Exercise directions:
For the entries below, print exactly the lines between the line holding "Contrast-enhanced abdominal CT" and the line holding "Annotated regions visible", inclusive, and nothing else.

Source records:
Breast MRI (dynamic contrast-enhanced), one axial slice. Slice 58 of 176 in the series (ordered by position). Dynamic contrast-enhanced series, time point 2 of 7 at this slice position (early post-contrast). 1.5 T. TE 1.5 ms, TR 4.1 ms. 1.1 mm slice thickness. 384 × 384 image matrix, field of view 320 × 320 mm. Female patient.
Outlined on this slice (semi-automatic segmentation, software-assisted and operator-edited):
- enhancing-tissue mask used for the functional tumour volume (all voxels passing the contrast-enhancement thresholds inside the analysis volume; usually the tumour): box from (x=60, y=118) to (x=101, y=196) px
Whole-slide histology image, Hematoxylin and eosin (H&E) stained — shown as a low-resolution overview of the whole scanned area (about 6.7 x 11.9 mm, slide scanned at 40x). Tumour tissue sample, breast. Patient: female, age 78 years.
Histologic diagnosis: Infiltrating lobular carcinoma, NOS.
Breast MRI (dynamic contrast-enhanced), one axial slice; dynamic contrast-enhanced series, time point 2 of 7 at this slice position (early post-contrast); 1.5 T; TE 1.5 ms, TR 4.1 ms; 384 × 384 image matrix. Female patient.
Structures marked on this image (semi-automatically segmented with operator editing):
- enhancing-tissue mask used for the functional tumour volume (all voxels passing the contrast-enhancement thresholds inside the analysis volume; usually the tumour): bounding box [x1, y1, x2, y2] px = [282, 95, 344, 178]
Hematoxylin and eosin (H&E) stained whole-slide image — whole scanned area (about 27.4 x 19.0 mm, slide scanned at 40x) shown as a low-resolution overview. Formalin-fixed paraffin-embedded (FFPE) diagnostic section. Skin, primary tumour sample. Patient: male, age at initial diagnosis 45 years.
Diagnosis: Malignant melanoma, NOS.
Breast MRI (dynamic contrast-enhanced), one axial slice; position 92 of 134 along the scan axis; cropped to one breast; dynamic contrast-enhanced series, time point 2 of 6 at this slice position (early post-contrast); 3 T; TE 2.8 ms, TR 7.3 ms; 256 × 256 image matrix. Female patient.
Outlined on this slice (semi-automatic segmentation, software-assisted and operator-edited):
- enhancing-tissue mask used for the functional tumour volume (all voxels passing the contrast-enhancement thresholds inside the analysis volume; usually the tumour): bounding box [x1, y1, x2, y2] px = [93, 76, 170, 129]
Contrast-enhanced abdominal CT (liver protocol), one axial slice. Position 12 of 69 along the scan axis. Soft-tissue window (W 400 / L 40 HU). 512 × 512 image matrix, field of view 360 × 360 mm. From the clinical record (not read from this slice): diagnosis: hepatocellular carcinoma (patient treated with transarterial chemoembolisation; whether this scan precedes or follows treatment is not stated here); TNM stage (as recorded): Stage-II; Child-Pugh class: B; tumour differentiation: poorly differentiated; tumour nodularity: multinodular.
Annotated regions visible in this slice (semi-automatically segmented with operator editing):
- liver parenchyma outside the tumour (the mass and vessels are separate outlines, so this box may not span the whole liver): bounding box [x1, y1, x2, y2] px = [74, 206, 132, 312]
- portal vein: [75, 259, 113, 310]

Task output:
Contrast-enhanced abdominal CT (liver protocol), one axial slice. Position 12 of 69 along the scan axis. Soft-tissue window (W 400 / L 40 HU). 512 × 512 image matrix, field of view 360 × 360 mm. From the clinical record (not read from this slice): diagnosis: hepatocellular carcinoma (patient treated with transarterial chemoembolisation; whether this scan precedes or follows treatment is not stated here); TNM stage (as recorded): Stage-II; Child-Pugh class: B; tumour differentiation: poorly differentiated; tumour nodularity: multinodular.
Annotated regions visible in this slice (semi-automatically segmented with operator editing):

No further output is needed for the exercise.